**Listed records:**
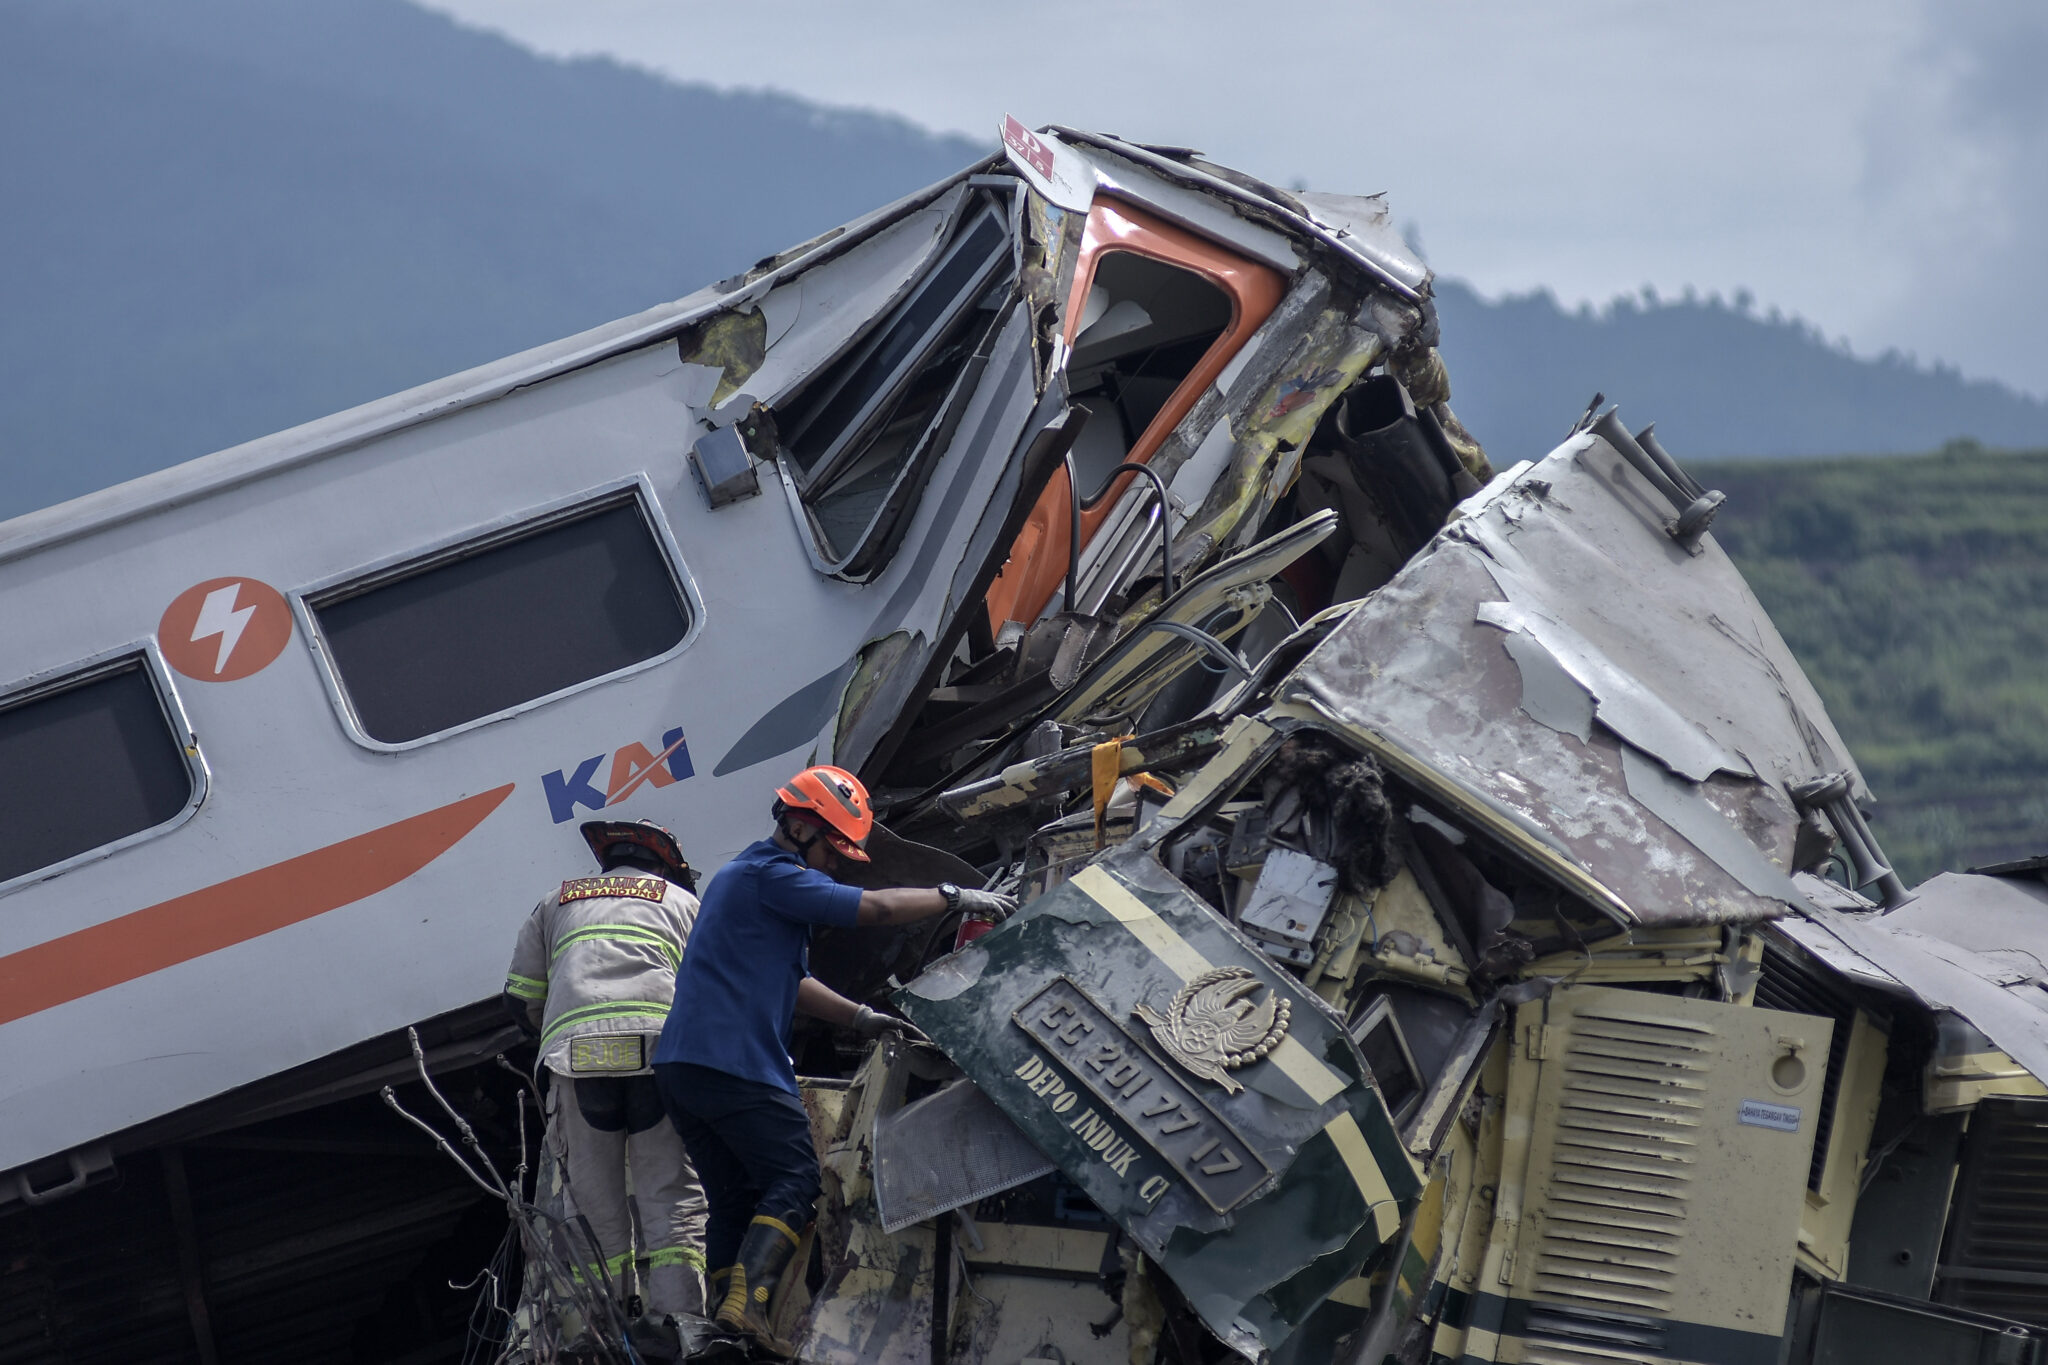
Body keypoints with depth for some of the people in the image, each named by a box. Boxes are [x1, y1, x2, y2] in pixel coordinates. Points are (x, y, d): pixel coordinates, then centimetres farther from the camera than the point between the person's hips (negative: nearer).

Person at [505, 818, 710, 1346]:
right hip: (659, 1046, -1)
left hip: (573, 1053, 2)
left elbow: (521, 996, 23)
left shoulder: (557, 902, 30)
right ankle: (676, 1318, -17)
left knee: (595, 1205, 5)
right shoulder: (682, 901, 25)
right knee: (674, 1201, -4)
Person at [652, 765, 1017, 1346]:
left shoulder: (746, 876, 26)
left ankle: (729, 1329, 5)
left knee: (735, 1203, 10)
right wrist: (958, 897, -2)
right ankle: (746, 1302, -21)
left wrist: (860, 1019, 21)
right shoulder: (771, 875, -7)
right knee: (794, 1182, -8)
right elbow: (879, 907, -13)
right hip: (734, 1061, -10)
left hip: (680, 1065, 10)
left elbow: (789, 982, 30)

**What you need to do:** Looking at the entries, state how many lines hold the string "left", with the number as the sole reply.

**Solution for this task:** 10